TRY IT -> Copy out exactly the stretch below, from the line with "FIGURE 4 Relationship" through the line with "Figure 7. Thickness", both included; the pictures stay out.

SUPPLIED ENTRIES ->
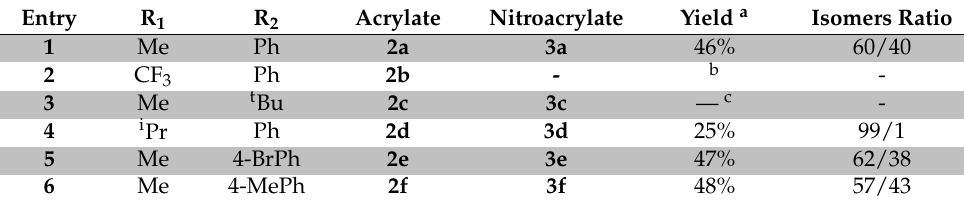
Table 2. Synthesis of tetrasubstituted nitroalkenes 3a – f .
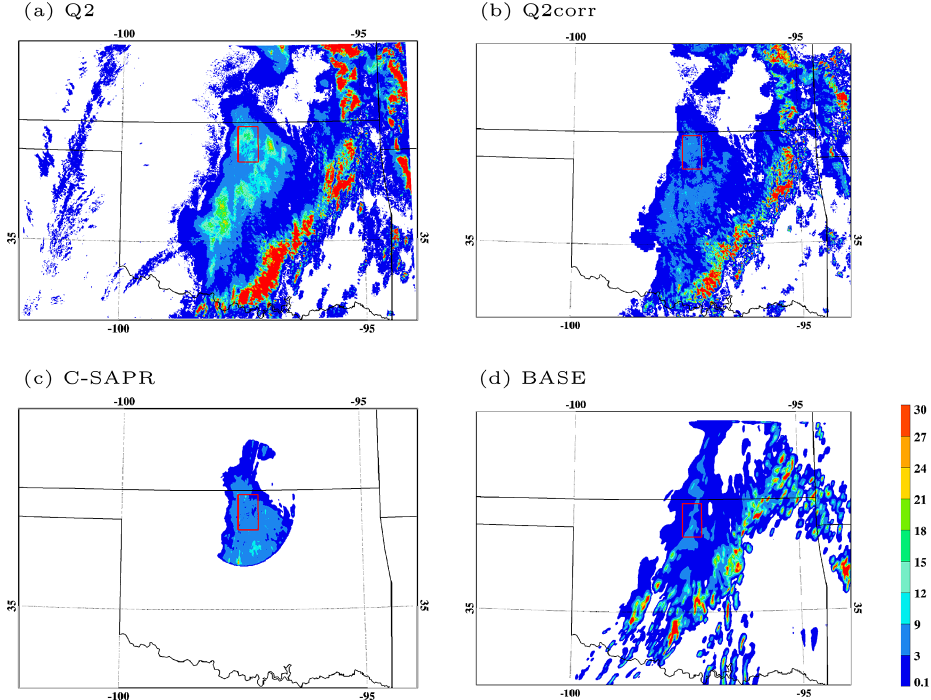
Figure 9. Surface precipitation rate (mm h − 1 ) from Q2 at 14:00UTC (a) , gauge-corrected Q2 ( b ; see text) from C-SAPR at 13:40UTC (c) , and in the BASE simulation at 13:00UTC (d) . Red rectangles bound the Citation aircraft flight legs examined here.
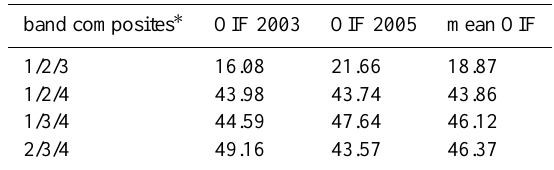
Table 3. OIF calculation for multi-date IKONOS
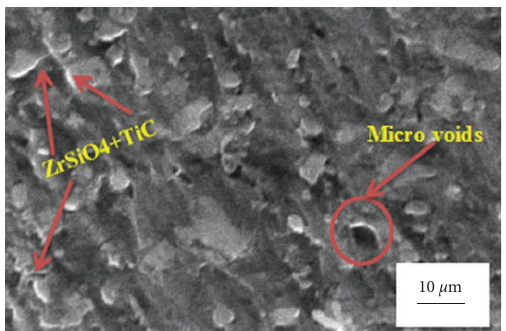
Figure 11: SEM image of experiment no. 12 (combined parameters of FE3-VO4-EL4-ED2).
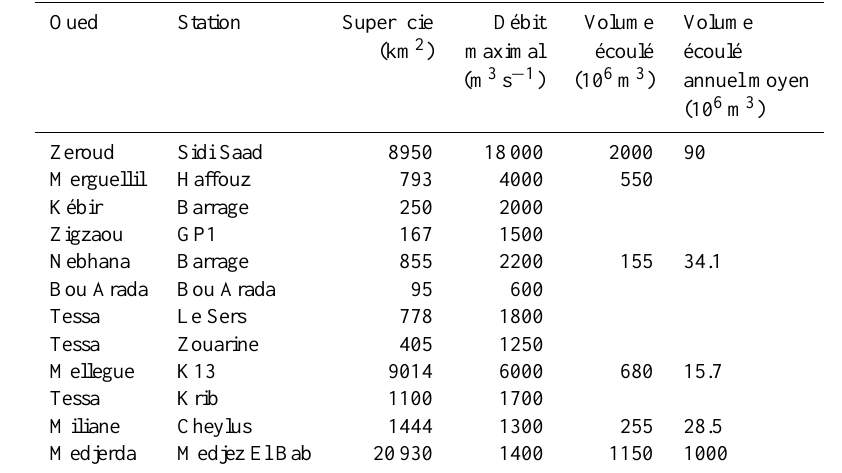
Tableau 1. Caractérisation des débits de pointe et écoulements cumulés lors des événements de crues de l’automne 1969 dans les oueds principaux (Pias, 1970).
---
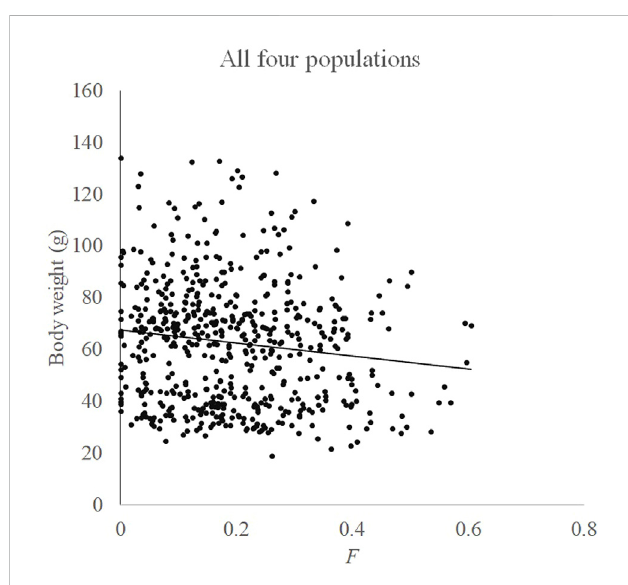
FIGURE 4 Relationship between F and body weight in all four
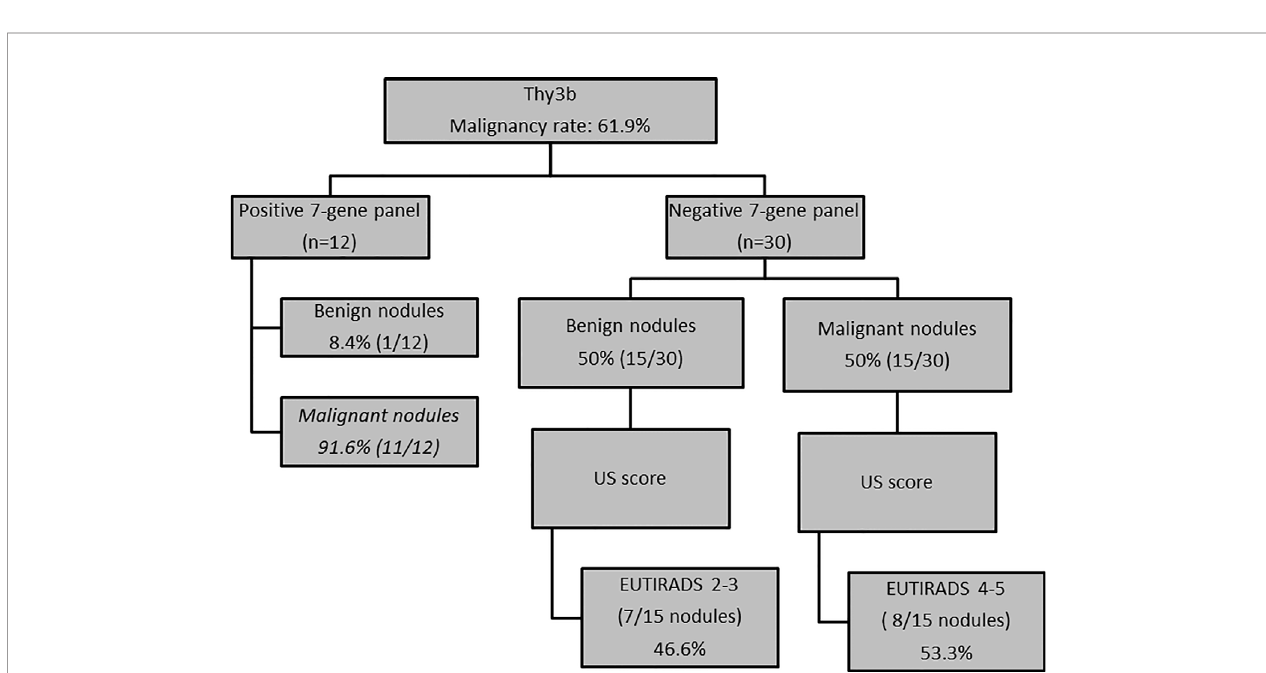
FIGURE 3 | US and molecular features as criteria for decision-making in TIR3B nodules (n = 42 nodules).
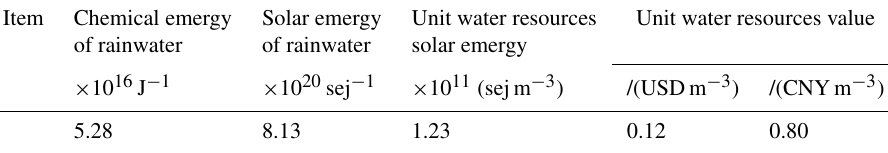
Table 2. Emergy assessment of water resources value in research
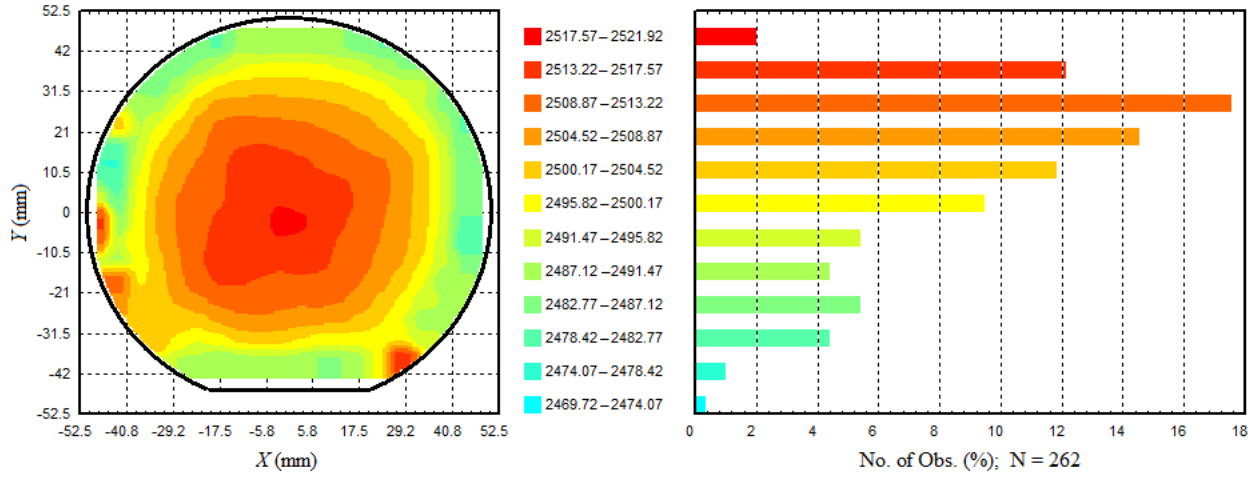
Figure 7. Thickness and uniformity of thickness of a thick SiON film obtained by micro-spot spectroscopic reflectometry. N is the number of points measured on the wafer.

THE COMPLETED TASK ->
FIGURE 4 Relationship between F and body weight in all four
FIGURE 3 | US and molecular features as criteria for decision-making in TIR3B nodules (n = 42 nodules).
Table 2. Emergy assessment of water resources value in research
Figure 7. Thickness and uniformity of thickness of a thick SiON film obtained by micro-spot spectroscopic reflectometry. N is the number of points measured on the wafer.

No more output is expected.